Sternberger decides a course of treatment after conducting a full evaluation, but, as with modern medicine, nothing is 100-percent effective. Sometimes animals don’t respond to certain treatments, which is why she makes a point to always consult with a pet’s veterinarian.
“There are things that we can do in partnership,” she says, adding that despite her certifications, education and study of the craft, working with vets in this area “is painfully slow.”
Matthew Nechin took his dog Shira to see Sternberger after traditional care and medications did not help clear up the dog’s dermatitis.
Sternberger suggested changes Nechin could make to Shira’s diet and to the chemicals he uses around the home. Those changes, coupled with Sternberger’s energy work, helped reduce Shira’s need for traditional medications and aided in the elimination of her hot spots.
“For the animals, most of the people unfortunately come in when it’s the nth hour,” Sternberger says.
Though she says she does all she can to support the animal holistically, she acknowledges the outcome is ultimately out of her hands.
“They’re hoping I can pull a rabbit out of a hat and change the situation,” she says. “That’s not in my control. If something is supposed to happen, it will.”
Sternberger started her business about six years ago, feeling it was work that could fulfill her for the rest of her life.

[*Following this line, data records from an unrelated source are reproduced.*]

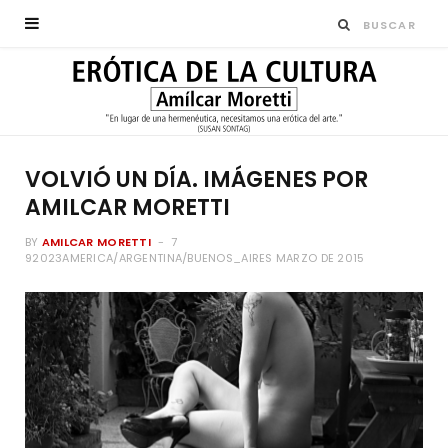
VOLVIÓ UN DÍA. IMÁGENES POR
AMILCAR MORETTI
BY
AMILCAR MORETTI
7
92023AMERICA/ARGENTINA/BUENOS_AIRES MARZO DE 2015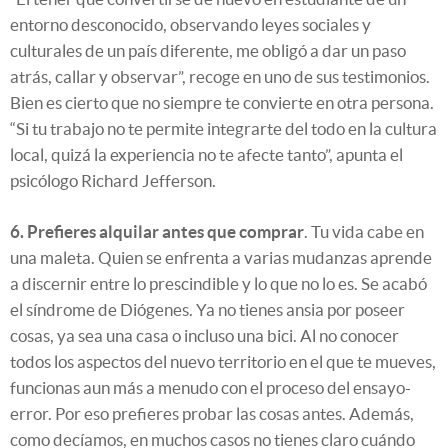
entorno desconocido, observando leyes sociales y
culturales de un país diferente, me obligó a dar un paso
atrás, callar y observar”, recoge en uno de sus testimonios.
Bien es cierto que no siempre te convierte en otra persona.
“Si tu trabajo no te permite integrarte del todo en la cultura
local, quizá la experiencia no te afecte tanto”, apunta el
psicólogo Richard Jefferson.
6. Prefieres alquilar antes que comprar
. Tu vida cabe en
una maleta. Quien se enfrenta a varias mudanzas aprende
a discernir entre lo prescindible y lo que no lo es. Se acabó
el síndrome de Diógenes. Ya no tienes ansia por poseer
cosas, ya sea una casa o incluso una bici. Al no conocer
todos los aspectos del nuevo territorio en el que te mueves,
funcionas aun más a menudo con el proceso del ensayo-
error. Por eso prefieres probar las cosas antes. Además,
como decíamos, en muchos casos no tienes claro cuándo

Though she had always felt a special connection with animals throughout her life, it wasn’t until her dog Gandalf died of cancer that Sternberger realized she wanted to do more to help animals.

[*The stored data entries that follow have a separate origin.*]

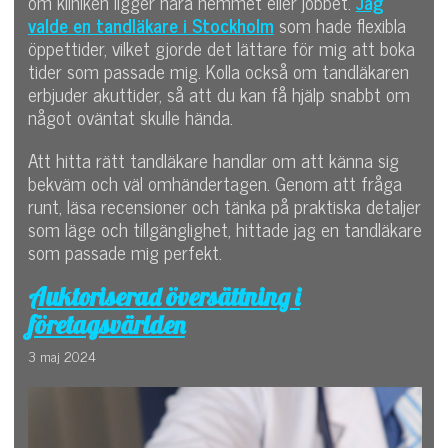
om kliniken ligger nära hemmet eller jobbet.
Jag
valde en tandläkare i Stockholm
som hade flexibla
öppettider, vilket gjorde det lättare för mig att boka
tider som passade mig. Kolla också om tandläkaren
erbjuder akuttider, så att du kan få hjälp snabbt om
något oväntat skulle hända.
Att hitta rätt tandläkare handlar om att känna sig
bekväm och väl omhändertagen. Genom att fråga
runt, läsa recensioner och tänka på praktiska detaljer
som läge och tillgänglighet, hittade jag en tandläkare
som passade mig perfekt.
Auktoriserad översättning i
företagsvärlden
3 maj 2024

In 2001, Sternberger trained to do reiki, a form of energy work. She then went on to study Health Touch for Animals, earning her certification in 2006 after three years of classes, mentoring and conducting case studies. She was later certified in Healing Touch for People.
In her practice, Sternberger works with mostly cats and dogs. But she’s also worked with horses, birds, rabbits and wildlife that’s been injured.
“Believe it or not the animals know that there’s energy work here, so they’ll come and they’ll be on the edge (of the trees near the office), and I’ll just send them energy work,” Sternberger says.
To send the energy, Sternberger says she centers and grounds herself, then gently raises her hands to allow the energy to flow.
“It’s interesting what shows up,” she says. “I’ve got snakes that are here, frogs, hummingbirds. They all seem to sense the energy.”
Sternberger does not typically make house calls, except for the larger animals like horses, but she doesn’t have to have the animal present to do energy work.
“The distance work is hard for people (to understand),” she says, explaining that it operates like a cell phone. To receive a call, the phone must be on.
“The same holds true for the recipient of the remote healing,” she says. “I receive permission to enter the animal’s energy field and then I essentially become the cell tower and send the energy to the animal.”
Clients not only come to Sternberger for her energy work; they also come for her advice.
“I love to educate the owner on tips … they can do at home to make things easier,” Sternberger says.
Cecilia Grimm of Baltimore County brought one-year-old Freya to Sternberger when traditional treatments failed to cure the American bulldog of demodectic mange.
“I had started going the traditional route and she got worse, so I started seeing a homeopath and she recommended getting energy work, so I found Shari,” Grimm recalled. “There’s a pretty small community of holistic animal healers in the Maryland area, so they all know each other.”
Grimm started seeing Sternberger in February, and the combination of traditional treatments along with essential oils and energy work have helped heal Freya.
“She did basic energy work with her, which was quite effective because … her skin was so sensitive,” Grimm says. “It really soothed her.”
Though Grimm says Freya has recovered, she still sees Sternberger.